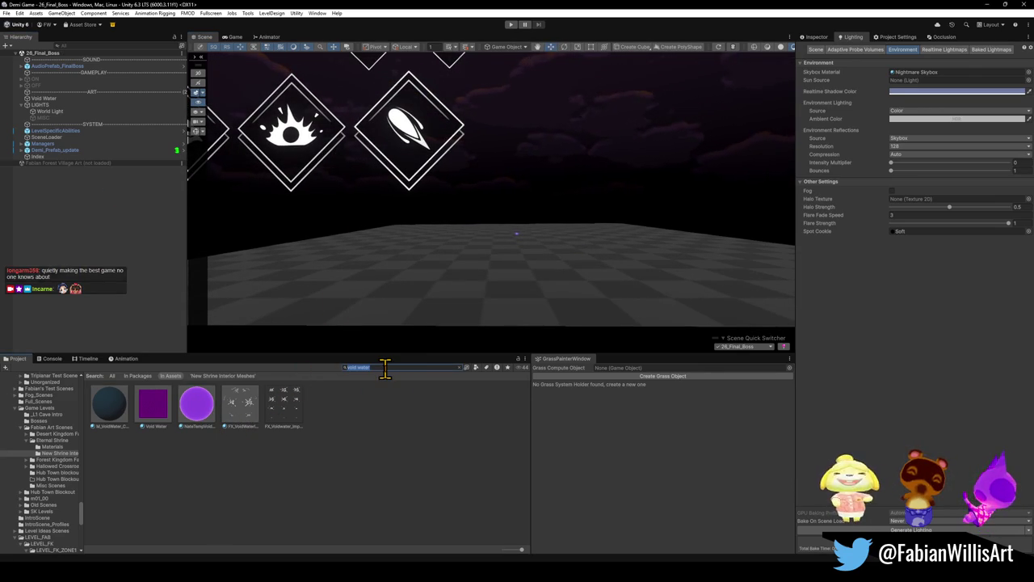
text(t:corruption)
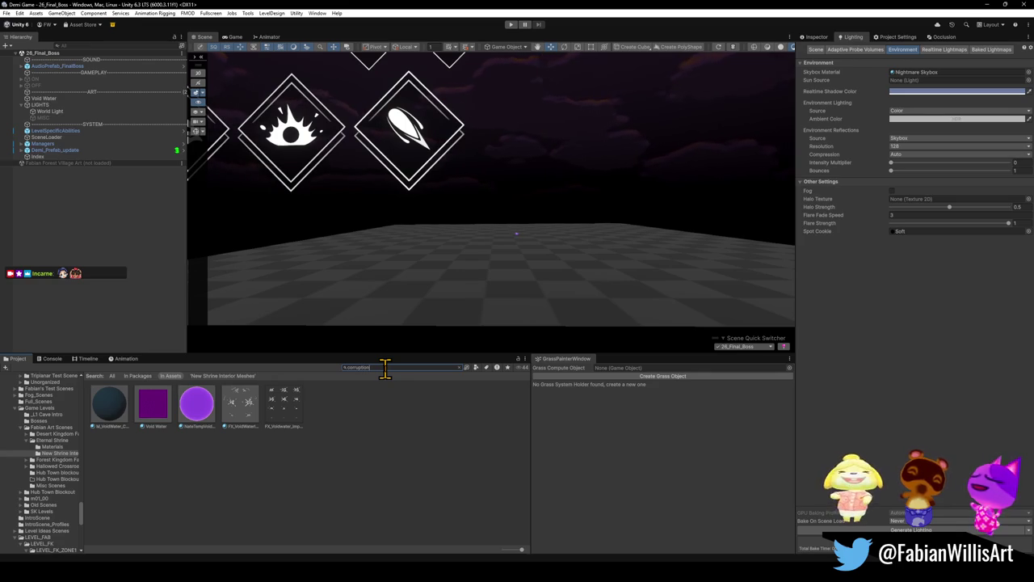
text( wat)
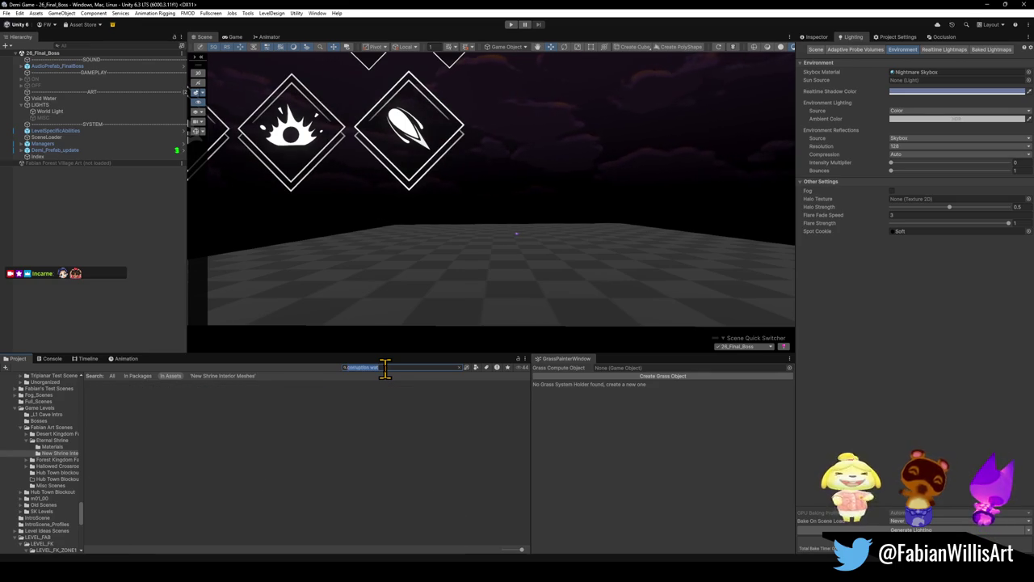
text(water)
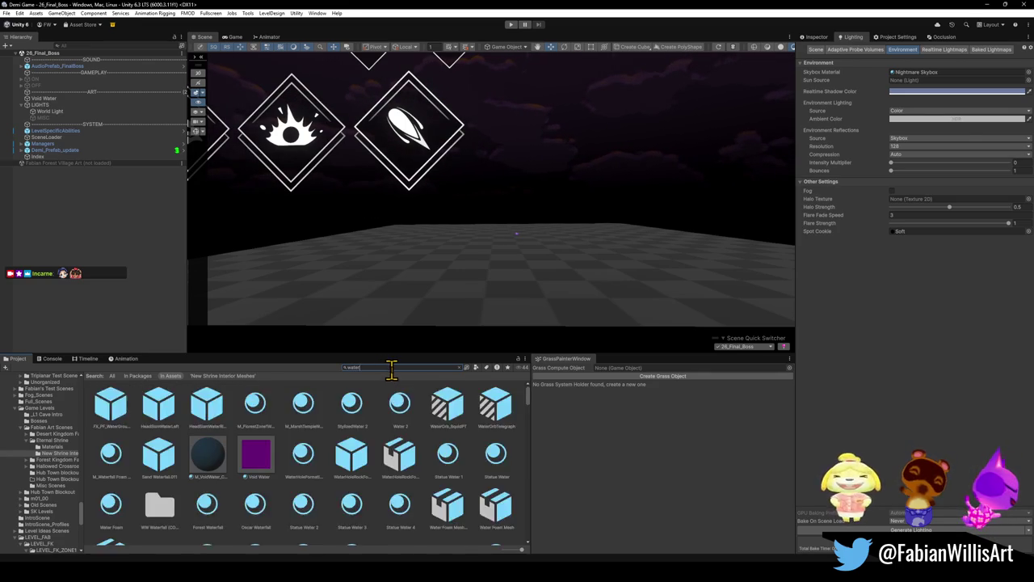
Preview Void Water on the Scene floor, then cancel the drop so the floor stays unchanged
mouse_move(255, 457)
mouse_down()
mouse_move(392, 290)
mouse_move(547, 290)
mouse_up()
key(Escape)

What to do.
Using the entries above, state how many lines include the word "text", with no other words.

Answer area.
3